Company with local roots aims for moon
Apr 05, 2012 (Pittsburgh Post-Gazette - McClatchy-Tribune Information Services via COMTEX) --
Astrobotic Technology has altered its October 2015 mission to the moon in dramatic fashion.
It's headed to the lunar north pole to prospect for natural resources, including water and methane, and abandoning plans to land near the equator with a primary goal of winning the $30 million Google Lunar X Prize.
The new goal is to advance science by confirming the presence of resources necessary for colonization of the moon.
The space robotics company, which holds six NASA contracts to develop robotic equipment for moon missions, changed its strategy to take full scientific advantage of landing its first robot on the moon.
NASA, the European Space Agency, Japan, India and China all completed recent satellite orbits of the moon that indicated the presence of water and other resources there, but without confirmation.
Astrobotic's Polaris robot, which is a lunar rover, also will be able to dig and drill for resources, then analyze and report its findings to Earth. Its landing would represent a major scientific step forward in moon exploration.
"If we get on the ground in the north pole and confirm the presence of resources, that would be the basis for a thriving lunar economy where we could create spacecraft fuel on the moon," said David Gump, Astrobotic president.
Twenty-six teams have joined the competition for the X Prize, which will go to the first private company to land on the moon and fulfill a series of tasks. Mr. Gump said Astrobotic is the first to announce that it has reserved a launch vehicle -- a Falcon 9 rocket from SpaceX -- to carry its robot and lander to the moon.

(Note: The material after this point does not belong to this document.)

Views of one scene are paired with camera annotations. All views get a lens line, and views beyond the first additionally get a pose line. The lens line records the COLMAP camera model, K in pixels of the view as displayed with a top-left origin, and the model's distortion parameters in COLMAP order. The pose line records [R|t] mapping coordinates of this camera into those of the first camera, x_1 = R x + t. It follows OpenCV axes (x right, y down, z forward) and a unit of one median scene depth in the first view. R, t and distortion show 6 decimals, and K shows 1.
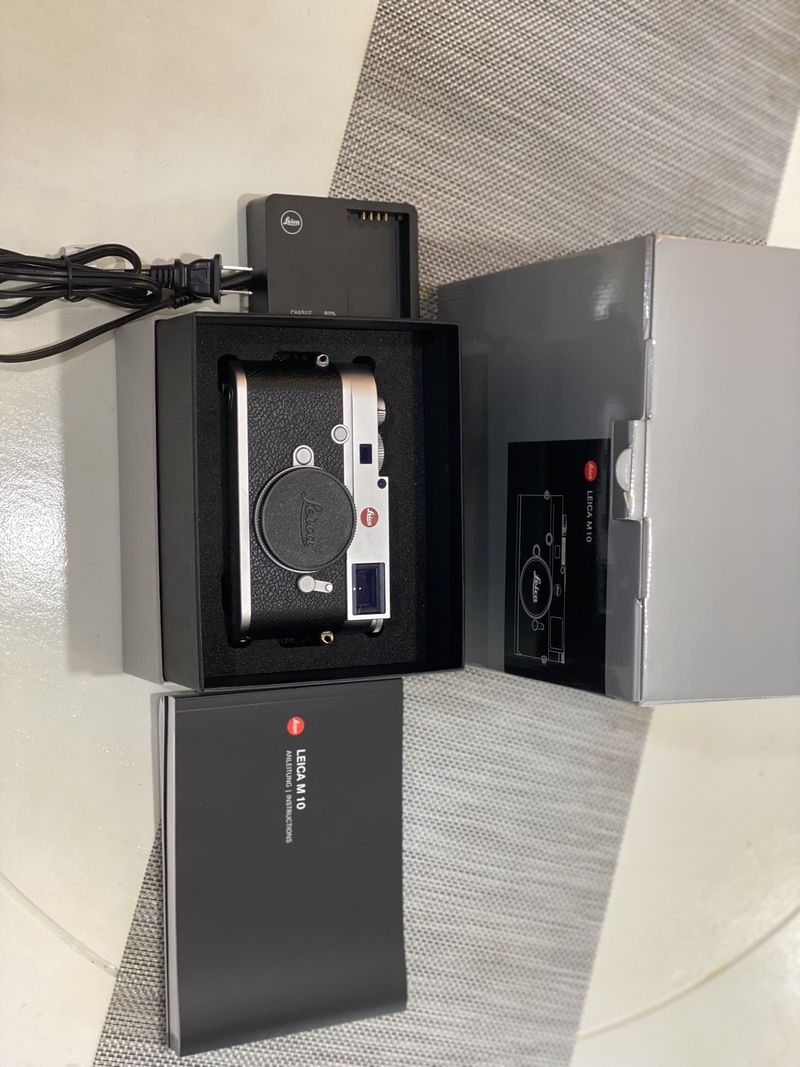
lens RADIAL K [[1629.8, 0, 400.3], [0, 1629.8, 534.9], [0, 0, 1]] dist [0.029631, 0.000000]
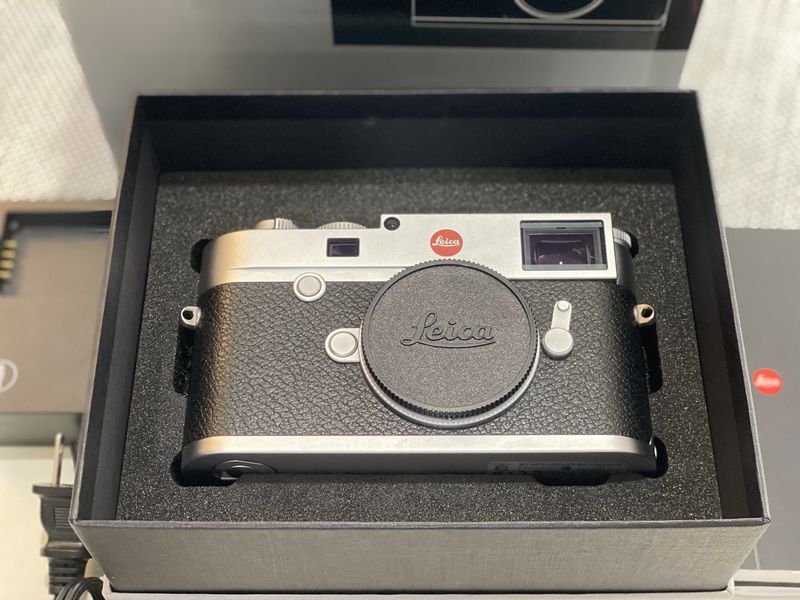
lens RADIAL K [[1222.0, 0, 398.1], [0, 1222.0, 299.6], [0, 0, 1]] dist [0.029631, 0.000000]
pose [[0.010380, -0.997510, 0.069760, -0.073010], [0.998724, 0.006894, -0.050030, -0.005892], [0.049424, 0.070190, 0.996308, 0.546115]]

Led by noted Carnegie Mellon University roboticist William "Red" Whittaker, the company now is redesigning its Polaris robot to transform it into a lunar prospector. Because the weight the rocket can carry is set, any additional weight added to the robot must be subtracted from the lander, Mr. Gump said.
Originally, Astrobotic planned to land a robot near the moon's equator, which would travel across the lunar surface and send video back to Earth. The former plan also included a trip near the Apollo 11 landing site, where the first humans stepped on the lunar surface, and provide fresh video of the famous spot.
"The previous robot was designed to be a scout carrying cameras and making long-distance traverses," Mr. Gump said.
Astrobotic also plans to haul payload from space agencies and scientific institutions to the moon at a cost of $820,000 a pound.
Moon colonization largely depends on what natural resources exist there, initially at its poles. Water, split into hydrogen and oxygen, would help sustain human life while providing fuel for rockets to return to Earth or head deeper into the solar system, Mr. Gump said.
At the north pole, the robot will operate for 10 to 12 days of constant sunlight, then hibernate during the equal period of polar nighttime.
Mr. Gump said Astrobotic intends to land within 100 yards of its designated target.